I decided the horizontal stripes were more important to match than the verticals. The big blocks of yellow are the most eye-catching feature and I’m pleased with all my horizontals!
You may notice the plaid at my centre back zip is only matched on the horizontal stripes. I am proud they match pretty well. (And yes, unpicking was involved!) I didn’t have enough fabric to match the vertical pattern of stripes, so there are two orange stripes in a row at my centre back. I had no leeway because I bought the end of the roll of fabric so I had to play mad tetris to get it all to fit. It was a stressful cutting experience, not going to lie (I had 1.9m and the fabric was only 104cm wide)
Next time, I could cut the back on the fold to avoid a seam (for this make I didn’t have enough fabric to do so anyway). Then I could put the zip in the side seam. I do prefer zips at centre back though, rather than putting them into seams with shaping. And one more thing - with the back cut on the fold, I still wouldn’t be able to match the vertical stripes at the side seams at both sides. So there are pros and cons to that idea really!
Since the plaid isn’t even, the relationship between the centre back and side seams is a contentious area: the plaid goes in one direction from left to right, so your matching options are limited.
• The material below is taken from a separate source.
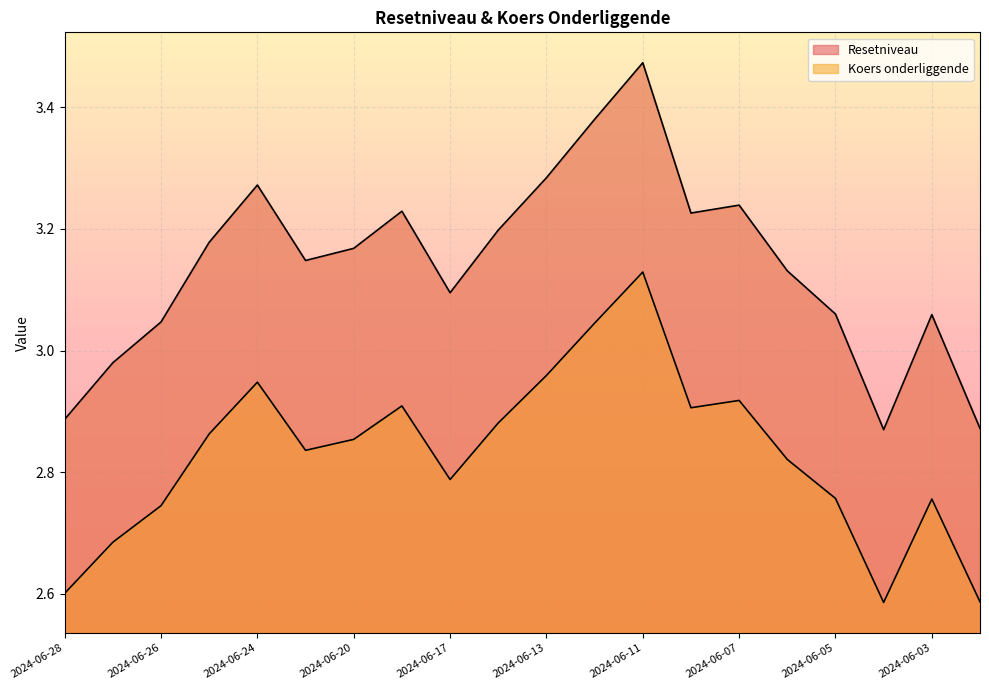

Which has a higher value, 2024-06-06 or 2024-06-11?

2024-06-11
It occurred to me later that because this fabric’s wrong side and right side look the same, I could have cut one back piece on the wrong side of the fabric and one on the right side. That way, the vertical stripe patterns would mirror each other across centre back. You could even plan for the vertical stripes on the side seams to match to the front, by cutting the front first, and using that as a guideline for each back. But it would be a lottery where the stripes at centre back hit, so it’s possible two prominent lines would end up right next to each other and that would probably annoy me more than unmatched side seams…(see this image I made where I mirrored my skirt at the centre back). It’s food for thought for next time, anyway!
One of my side seams chevrons on the vertical stripes and the other doesn’t, due to the way the backs are cut. I’m fine about it though. Like I said, I had limitations!
At the centre back of the waistband, I picked one stripe (the purple one) and made them chevron together. I believe this fabric cannot chevron perfectly on the bias though, because it’s an “uneven plaid” (the plaid is not symmetrically mirrored). So while the purple stripes match, the other stripes don’t. That’s why I picked the purple to chevron, as it’s a visually dominant stripe.
For the skirt’s centre front, I chose to place it in between the orange and purple vertical lines. I just didn’t like the idea of a prominent thin stripe hitting the point of the flounce and being off by a few millimetres. And yes, that might be overthinking it (hint: that’s the theme here).
I matched the flounce to the skirt around the centre area but I actually wonder if it would be better to just do it like the waistband; embrace an intentional mismatch and cut the flounce pieces on the bias. It would probably change the way the flounce draped (it would probably stretch out at the side seams and need trimming), but I think it might be the best and easiest treatment!
I didn’t bother matching the side seams of the flounce. The flounce doesn’t match anything at centre back either.
To be honest, while planning this make, the longer I thought about plaid, the more my brain overheated! I’m sure there’s lots more to learn.
The good news is that I’m happy with my make, despite all the little things. Even better news is that I could feel my sewing brain getting bigger because I challenged myself. I think I have a way healthier approach to sewing these days. I encourage you to go easy on yourself. We never stop learning! Do you have any plaid tips or notes? I would love to hear them.